Dr. Rusyn's laboratory has an active research portfolio funded by the National Institutes of Health and the US EPA with a focus on the mechanisms of action of environmental toxicants and the genetic determinants of the susceptibility to toxicant-induced injury. Through a combination of in vivo animal studies and experiments that utilize cellular and molecular models, Dr. Rusyn's laboratory aims to better understand why certain chemicals cause cancer or organ damage in rodents and whether humans in general, or any susceptible sub-population in particular, are at risk from similar exposures.
The main focus of our inter-disciplinary research is on improving the linkages between exposures and adverse health effects Specifically, we develop innovative experimental methods and computational tools which enable analysis of data across multiple dimensions including SNPs, -omic endpoints, multiple chemicals and traditional toxicity phenotypes.

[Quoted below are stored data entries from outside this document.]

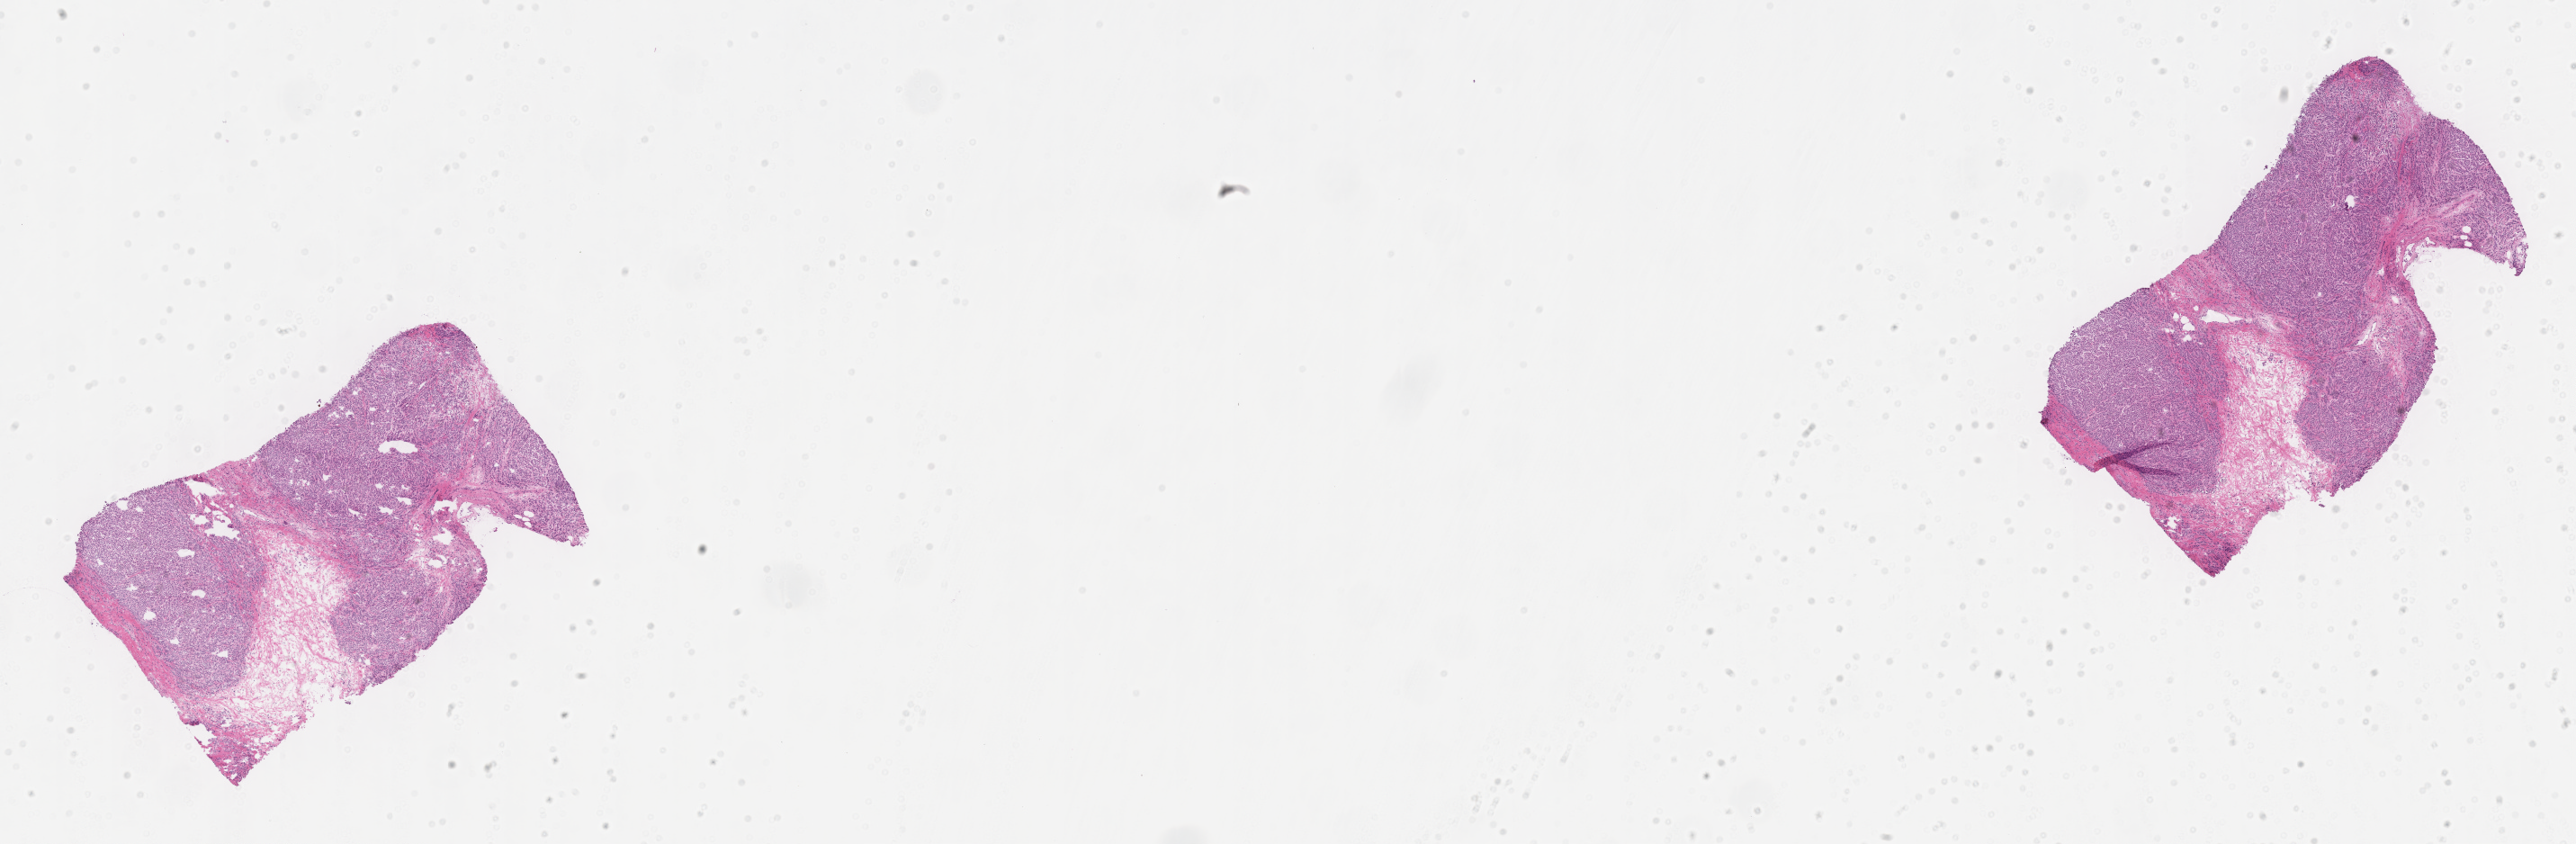
H&E whole-slide image — whole scanned area (about 23.1 x 7.6 mm) shown as a low-resolution overview, cryosection, primary tumor, anatomic site: breast. Female, age 83 years at initial diagnosis. Composition of this section per pathologist review: tumor cells 75%, tumor nuclei 75%, stromal cells 15%, necrosis 0%, normal cells 10%. Inflammatory infiltration, as recorded: lymphocyte infiltration 2%, monocyte infiltration 2%, neutrophil infiltration 0%.
Histologic diagnosis: Lobular carcinoma, NOS. Section: top of the tissue portion.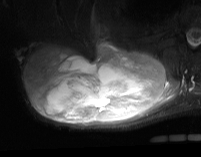
MRI of an extremity soft-tissue mass, one axial slice; slice 39 of 74 in the series (ordered by position); STIR; MR volume resampled by the dataset authors to the PET/CT grid (not the native acquisition matrix); 3.27 mm slice thickness; 201 × 157 image matrix, field of view 196 × 153 mm. Male patient. Case-level facts recorded for this patient, not image findings: histological type: pleiomorphic spindle cell undifferentiated; grade: high; site of the primary tumour: right parascapusular.
Outlined on this slice (expert contour drawn on MRI and transferred to this co-registered scan by the dataset authors):
- gross tumour volume including surrounding oedema: bounding box [x1, y1, x2, y2] px = [24, 39, 180, 126]
- gross tumour volume (mass): [24, 43, 166, 124]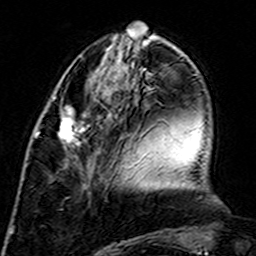
Breast MRI (dynamic contrast-enhanced), one axial slice. Cropped to one breast. Dynamic contrast-enhanced series, time point 2 of 7 at this slice position (early post-contrast). 3 T. TE 4.6 ms, TR 7.4 ms. 256 × 256 image matrix, field of view 144 × 144 mm. Female patient.
Outlined on this slice (semi-automatic segmentation, software-assisted and operator-edited):
- enhancing-tissue mask used for the functional tumour volume (all voxels passing the contrast-enhancement thresholds inside the analysis volume; usually the tumour): bounding box (x1, y1, x2, y2) in pixels: (34, 100, 105, 148)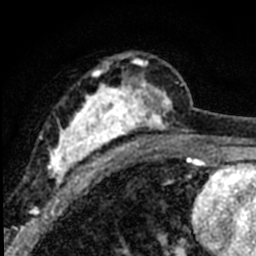
Breast MRI (dynamic contrast-enhanced), one axial slice; slice 40 of 80 in the series (ordered by position); cropped to one breast; dynamic contrast-enhanced series, time point 2 of 8 at this slice position (early post-contrast); 1.5 T; TE 2.2 ms, TR 5.7 ms; 2 mm slice thickness; 256 × 256 image matrix, field of view 135 × 135 mm. Female patient.
Annotated regions visible in this slice (semi-automatic segmentation, software-assisted and operator-edited):
- enhancing-tissue mask used for the functional tumour volume (all voxels passing the contrast-enhancement thresholds inside the analysis volume; usually the tumour): bounding box [x1, y1, x2, y2] px = [39, 52, 184, 188]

This laboratory was the first to report on the genetic regulation of gene expression in the liver. This work established the basis for understanding the impact of the genetic variability on the toxicity pathways. Our work is also defining a "toxicity susceptibility state" in mouse liver in response to acetaminophen, alcohol, peroxisome proliferators and trichloroethylene by combining knowledge of toxicology, metabolomics, gene expression profiling and mouse genetics. A key example of how the bedside-to-bench-to-bedside paradigm can serve to bridge clinical and experimental research is a recent paper published in collaboration with clinicians and geneticists where the genetic determinants of acetaminophen-induced liver injury were discovered.
The Science Magazine editor's choice profile of this work noted that "the hunt [for genetic biomarkers in human populations] can be streamlined by using data derived from genetically diverse mouse populations to guide the human studies."